Detroit (AP) - Bill Freehan, a 11-time star receiver with Detroit tigers and key player in the 1968 World Series Championship team, died on Thursday at 79 years.
The Tigers honored Freehan with a moment of silence and photos and videos on the Marcado de Comerica Park before an afternoon game with the angels of Los Angeles.
"It's with a heavy heart that all of us with the Detroit tigers extend our condolences to the friends and family of Bill Freehan," said the team.
The cause of death was not revealed, but the members of the family have said publicly that Freehan had Alzheimer's disease.
He played all his career with the tigers, from 1961 to 1976. In addition to the appearances of the star, including 15 entrances in the 1967 game, Freehan received five gold gloves.
"The boy was the best receiver I've released. ... nobody did it better," said Denny Mclain, who won 31 games for the Tigers in 1968.
In Game 5 of the 1968 World Series against St. Louis Cardinals, Freehan blocked the starting plate during a crucial game and tagged in Lou Brock. Detroit won the game and series: a better captured result by a famous photo of the Mickey Lolich pitcher jumping into the arms of his attractive Jubilan who caught Balk for the last place in Game 7.
"He was the heart and soul of the dance club," said teammate and a companion of Catcher Jim Price.
Angels Manager Joe Maddon called Freehan a "Great Catcher". He was a St. Louis fan as a teenager and remembered the great game on the plate of the World Series.
"Brock does not slide," Maddon lamented.
Willie Horton, a gardener who made the release that Brock nailed, Freehan said was one of the best teammates of him.
"All his major league career committed himself to the tigers and the city of Detroit, and was one of the most respected and talented members of the organization through some difficult and important times over sixty and 70s." Horton said.
Before joining the tigers, Freehan played football and baseball at the University of Michigan.

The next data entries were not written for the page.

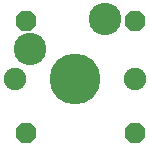
<source format=gbs>
G04 EAGLE Gerber RS-274X export*
G75*
%MOMM*%
%FSLAX34Y34*%
%LPD*%
%INBottom Solder Mask*%
%IPPOS*%
%AMOC8*
5,1,8,0,0,1.08239X$1,22.5*%
G01*
%ADD10P,1.869504X8X22.500000*%
%ADD11C,1.903200*%
%ADD12C,2.743200*%
%ADD13C,4.303200*%


D10*
X37600Y126500D03*
X129800Y126500D03*
X38000Y31500D03*
X129600Y31300D03*
D11*
X28200Y77000D03*
X129800Y77000D03*
D12*
X40900Y102400D03*
X104400Y127800D03*
D13*
X79000Y77000D03*
M02*

</source>
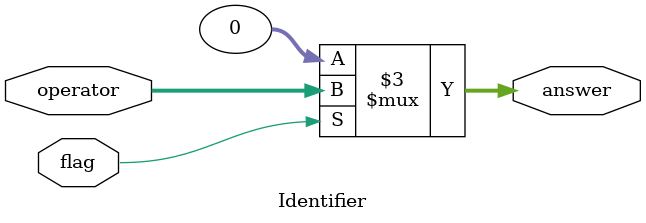
<source format=v>
`timescale 1ns/1ns
module  Identifier 
    (
        input [31:0]         operator,
        input                flag,
        output reg [31:0]    answer
    );
        always @(*) begin
            if(flag) begin
                answer = operator;
            end
            else begin
                answer = 32'b0;
            end
        end
endmodule //identifier
</source>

He trained the Baseball team from Michigan since 1990-95 and also worked in the Detroit minor league system.
Freehan's family suspected Alzheimer's disease was related to the brain shocks of him as a player. A grandson, Blaise Salter, abandons the minor leagues in 2018 after two brain shocks in eight months.
"I do not even know if they document the concusions on the day," Salter told Detroit's free press at that time. "But obviously, he had enough, think about it: when he was catching, they did not have helmets like a catcher, there is a lack of ball after the lack of his head, there is definitely a connection".